All your test still pass with this change, including my new one, and my own code behaves without requiring my current plaster outside libirc, I admit I don't feel comfortable about doing it this way.

Making dihedral angles other than 180 all positive as per WDC convention makes everything go bust, more serious intervention would be required.

The reason the sign flips is the atan2(y/x) call sometimes has a value of -0 or +0 for y in the numerator for the different structures.

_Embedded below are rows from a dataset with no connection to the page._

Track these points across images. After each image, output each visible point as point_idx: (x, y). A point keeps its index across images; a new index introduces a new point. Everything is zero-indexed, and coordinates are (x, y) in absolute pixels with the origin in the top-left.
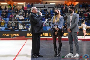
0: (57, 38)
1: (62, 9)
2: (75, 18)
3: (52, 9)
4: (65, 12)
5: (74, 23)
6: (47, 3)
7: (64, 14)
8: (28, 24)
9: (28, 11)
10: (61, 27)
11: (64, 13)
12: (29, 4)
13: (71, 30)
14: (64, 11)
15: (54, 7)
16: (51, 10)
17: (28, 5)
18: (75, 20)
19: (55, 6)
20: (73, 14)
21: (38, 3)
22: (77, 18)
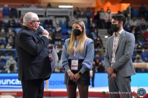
0: (77, 90)
1: (89, 21)
2: (125, 43)
3: (64, 20)
4: (96, 28)
5: (123, 54)
6: (52, 5)
7: (93, 33)
8: (5, 56)
9: (4, 23)
10: (90, 64)
11: (94, 31)
12: (6, 6)
13: (115, 71)
14: (94, 25)
15: (68, 14)
16: (61, 23)
17: (4, 9)
18: (125, 48)
19: (71, 12)
20: (120, 32)
21: (30, 6)
22: (130, 42)
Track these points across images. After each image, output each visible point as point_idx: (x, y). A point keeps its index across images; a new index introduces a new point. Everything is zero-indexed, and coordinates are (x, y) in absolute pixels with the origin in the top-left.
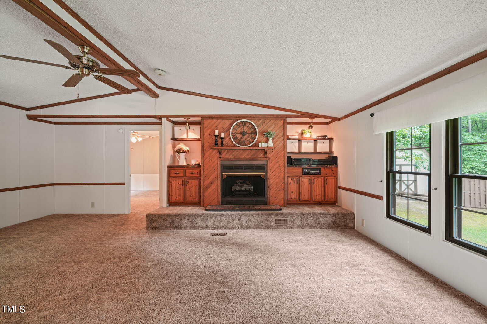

That's all I can offer this week.

// Code smell addition

template<typename Vector3>
inline double dihedral(const Vector3& v1,
                       const Vector3& v2,
                       const Vector3& v3,
                       const Vector3& v4) {
  const Vector3 b1{v1 - v2};
  const Vector3 b2{v2 - v3};
  const Vector3 b3{v3 - v4};

  Vector3 n1{linalg::cross(b1, b2)};
  Vector3 n2{linalg::cross(b2, b3)};

  n1 /= linalg::norm(n1);
  n2 /= linalg::norm(n2);

  const Vector3 m{linalg::cross(n1, b2) / linalg::norm(b2)};

  const double x{linalg::dot(n1, n2)};
  const double y{linalg::dot(m, n2)};

  // Compute dihedral angle in radians (in the interval [-pi,pi])
  double angle{std::atan2(y, x)};
  // only for the 180 case
  if (std::fabs(y) < 1e-6 && std::fabs(std::fabs(angle) - tools::constants::pi) < 1e-6)
      angle = std::atan2(fabs(y), x);

  return angle;

// end code smell

Cheers :)